Interesting that the protective order was not issued along with temporary custody order. If you do anything, figure a way to take care of your child full time. Whoever ends up with temporary custody, ends up with full custody. If you don't get temporary custody, fight for joint custodial and visitation rights. Women always win in family court. Bested you can do is hold onto your child as much as possible. Parents leading a divorce for thier daughter is the worse kind. Pretty sure they will have unlimited funds.

http://tulsacountydistrictcourt.org/files/Family_Court_Instruction_Packet_Minor_Children_Barcus.pdf

https://oklaw.org/issues/family/divorce

Sorry to be so harsh but family court is not a game and it has nothing to do with family.

Friendly advice not legal advice.
 
Also, not sure if your state is a No Fault Divorce state, but if it is then it won't matter about your religious belief in the divorce proceedings. However, it will matter in determining child custody. They wll use it against you in the frame of "harm to the child". One thing to be aware of is that child support will be awarded to the custodial parent. If it ends up not being you, they will base the calculations on minimum wage if you don't have a job, or worse case scenario, they will calculate it on your potential income ability.

My question would be were is your second in all this or did I miss something. In my mind, I'm wondering, what if you went all in, established your life with your second, created a home with her and proved it is stable and loving for a child. At some point a guardian et litum should get involved and maybe you could show that you can provide a stable home for you child. Not at all sure if that would work and know it's a great risk, just thought i world throw it out there.

Not legal advice.
 
Anyone have any ideas on how I can, either through words or actions (or simply inaction?) my love and care for her?

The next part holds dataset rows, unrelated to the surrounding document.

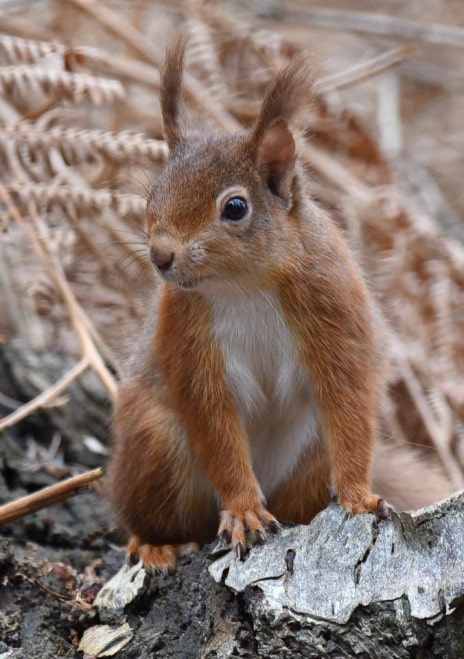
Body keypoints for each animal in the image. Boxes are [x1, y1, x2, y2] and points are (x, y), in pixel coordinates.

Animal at [108, 38, 450, 568]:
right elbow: (214, 426)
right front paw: (244, 510)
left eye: (235, 207)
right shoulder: (186, 335)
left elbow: (349, 402)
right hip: (154, 443)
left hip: (310, 459)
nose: (161, 256)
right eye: (153, 196)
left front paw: (357, 495)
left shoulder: (334, 310)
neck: (243, 285)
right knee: (157, 515)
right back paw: (155, 543)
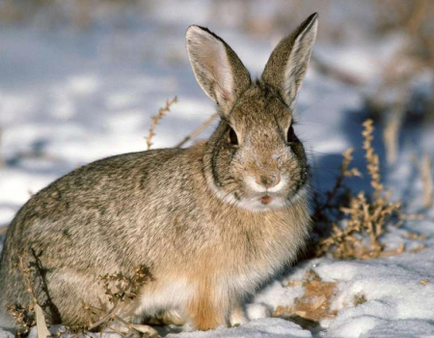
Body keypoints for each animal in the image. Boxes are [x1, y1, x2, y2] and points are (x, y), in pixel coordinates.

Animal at [0, 12, 318, 332]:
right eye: (232, 136)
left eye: (290, 133)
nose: (268, 178)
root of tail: (8, 288)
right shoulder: (208, 287)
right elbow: (209, 318)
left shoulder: (234, 289)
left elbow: (236, 311)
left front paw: (245, 324)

I see wisdom in your combined approach of (a) being prepared for the legal onslaught that can be unleashed upon you by the Behemoth of the State, and (b) standing firm in your willingness to re-embrace your wife should she come to her senses. You will only stab your soul in the back if you turn your back on her and treat her as an enemy. I know many would advise going to Def Con 7 to maintain contact with your child, but what they're failing to consider is the toll that it takes on children to be cannon fodder for a War of the Roses. It becomes a lose:lose proposition. Your adherence to God's Will and His Love for us all led you to seek a plural family. Don't lose sight of that. Be prepared, but stay firmly planted in the love God planted in your heart for this woman. If nothing else, it will be good practice for how you will treat others as your life goes forward.

I also recommend to anyone in these circumstances to make an effort to reach out to Constitutional Attorney Jonathan Turley. He represented the Sister Wives folks all the way until the case was thrown out by the US Supreme Court due to their not having any standing, because no one had ever tried to stop them from doing anything other than get additional marriage licenses.

You would have standing if you are told in any form that you could lose your child because of being involved in polygamy.